Parallel Dispatch with Send()

Use LangGraph’s Send() for parallel fan-out instead of manual index iteration:

async def dispatch_relevance_checks(state: MultiLangState) -> list[Send]:
    """Fan-out to parallel relevance checks."""
    topic = state["input"]["topic"]
    return [
        Send("check_language_relevance", {"language": lang, "topic": topic})
        for lang in state["target_languages"]
    ]

This is faster and cleaner than looping with an index counter.

Two-Document Output

The pattern produces two complementary documents:

  1. Comparative analysis (Sonnet 1M): Identifies cross-language patterns, consensus, and differences.
  2. Integrated synthesis: Combines findings into a unified report.
class ComparativeAnalysis(BaseModel):
    commonalities: str = Field(description="Universal themes across languages")
    differences: str = Field(description="Regional variations by theme")
    unique_contributions: dict[str, str] = Field(
        description="What each language uniquely adds"
    )
    coverage_gaps: str = Field(description="What English-only research misses")

Why This Approach Works

  1. Cost optimization: Haiku filtering costs pennies.

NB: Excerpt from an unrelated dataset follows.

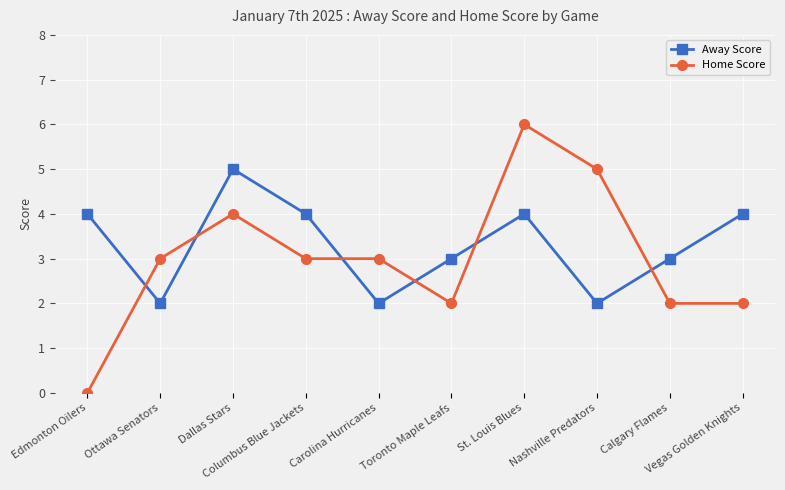

Is it true that Home Score equals 6 at St. Louis Blues?

True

Skipping irrelevant languages saves dollars.
  2. Parallel execution: Send() runs relevance checks and research concurrently.
  3. Structured synthesis: Two-document output captures both patterns and integration.
  4. Graceful degradation: Errors in one language don’t block others.

Cost Comparison

For a 10-language topic where only four languages have meaningful content:

ApproachLanguages ResearchedEstimated Cost
Research all10$15-30
Haiku filter first4$6-12

The filtering step costs less than $0.10 and saves 60% or more.

Trade-offs

  • Duration: Sequential checkpointing adds overhead for long runs.
  • Complexity: More state management than single-language workflows.
  • Filter accuracy: Haiku may occasionally miss relevant languages.